なにしろ魂を見出さない限り、磨きようが無いではありませんか。

 

思想の違い

 蛇足ですが、霊性向上というテーマで文章を作成していたら、

 『かまどではご飯が炊き上がっているのに、わざわざパンを買いに行く。無駄な事だ』と聴こえました。心霊主義もスピリチュアリズムも、同じく霊界の一つの計画の一部であるのにも関わらず、表現方法の違いから微妙に差があることをどう説明したものかを考えていた時の事です。

 日本人に、マイヤースの「永遠の大道」や、「シルバーバーチの霊訓」が不要であるというのではありません。外国産でも良いものは良いのです。しかし、日本古来からある良いものまで、わざわざ輸入品に置き換える必要は無いだろう……というのです。

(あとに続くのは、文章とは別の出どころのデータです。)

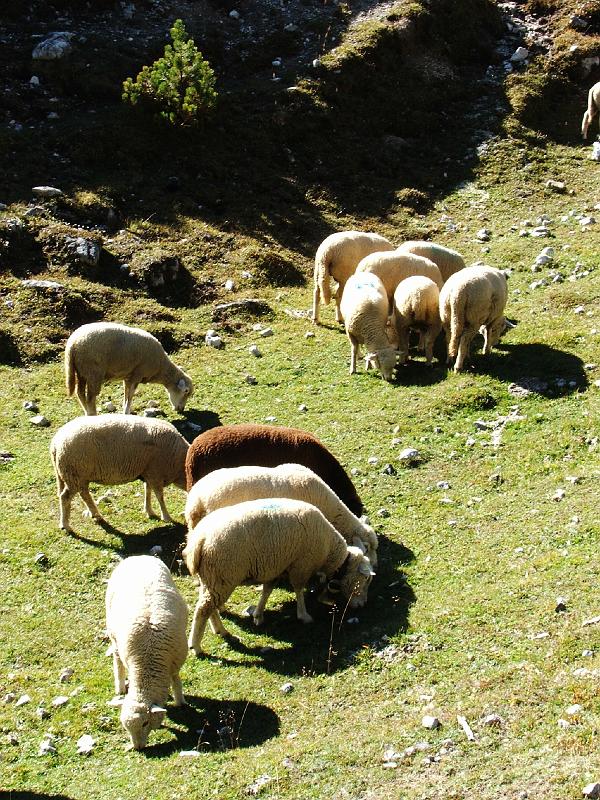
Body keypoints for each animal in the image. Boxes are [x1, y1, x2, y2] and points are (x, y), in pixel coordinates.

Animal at [50, 414, 189, 532]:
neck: (179, 465)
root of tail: (55, 444)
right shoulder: (156, 473)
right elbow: (160, 497)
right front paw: (166, 517)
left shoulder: (148, 472)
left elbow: (147, 491)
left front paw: (149, 511)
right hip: (74, 474)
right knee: (66, 497)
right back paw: (65, 525)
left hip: (78, 476)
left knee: (84, 494)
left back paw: (95, 514)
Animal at [64, 321, 193, 415]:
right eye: (186, 391)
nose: (181, 410)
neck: (160, 367)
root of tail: (72, 345)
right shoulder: (137, 374)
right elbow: (130, 395)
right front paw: (126, 412)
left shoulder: (128, 377)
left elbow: (126, 394)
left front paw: (125, 410)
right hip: (93, 372)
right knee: (90, 398)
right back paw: (92, 415)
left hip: (81, 371)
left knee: (80, 393)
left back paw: (87, 413)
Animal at [105, 555, 188, 750]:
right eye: (126, 726)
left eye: (145, 723)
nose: (138, 748)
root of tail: (138, 556)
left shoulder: (175, 663)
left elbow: (176, 681)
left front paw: (180, 701)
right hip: (113, 635)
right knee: (117, 662)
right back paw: (120, 687)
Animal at [183, 498, 375, 653]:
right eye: (366, 579)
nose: (363, 604)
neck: (330, 554)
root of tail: (199, 539)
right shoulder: (301, 566)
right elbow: (298, 590)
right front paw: (303, 616)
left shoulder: (275, 567)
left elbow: (267, 591)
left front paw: (258, 615)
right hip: (222, 576)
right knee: (203, 609)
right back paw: (196, 646)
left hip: (210, 577)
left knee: (208, 606)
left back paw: (219, 630)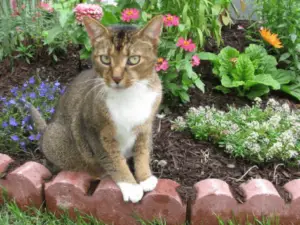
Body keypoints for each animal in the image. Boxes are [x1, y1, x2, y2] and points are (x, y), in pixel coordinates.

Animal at [30, 14, 164, 203]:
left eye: (133, 59)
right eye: (105, 59)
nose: (116, 78)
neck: (129, 95)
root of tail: (45, 132)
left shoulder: (145, 126)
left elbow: (143, 152)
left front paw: (145, 178)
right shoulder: (96, 131)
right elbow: (113, 160)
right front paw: (130, 186)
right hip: (57, 138)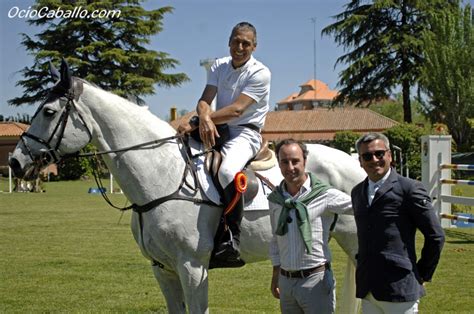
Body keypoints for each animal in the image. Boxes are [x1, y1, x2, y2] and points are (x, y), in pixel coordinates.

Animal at [7, 60, 364, 312]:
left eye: (48, 111)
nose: (15, 162)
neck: (162, 176)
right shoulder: (163, 270)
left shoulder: (193, 268)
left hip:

 まあ、主に古い活字・文体を読むのが面倒という理由から、文献には、スピリチュアリズムの代表であるシルバーバーチの霊訓を活用しつつ、相変わらず、自分では「心霊主義」という表現に拘る霊媒の、その背後霊が言うことですが。……が、事はそう単純ではありません。

 日本人の背後霊に、神道・仏教の思想概念と、キリスト教の思想概念と、一体どちらが扱いやすいと思いますか?

 出来なくは無いが、やり難い……無駄が多いという事なのです。そして、背後の力を生かせないで、交霊主義はなりたちません。

 しかしまあ、背後霊というのは、けなげなものです。人が手枷足枷をかけているのに懸命に働いています。そう、現実として、心霊研究は、研究者・霊媒・背後霊団の同床異夢の葛藤の上に成り立っているのです。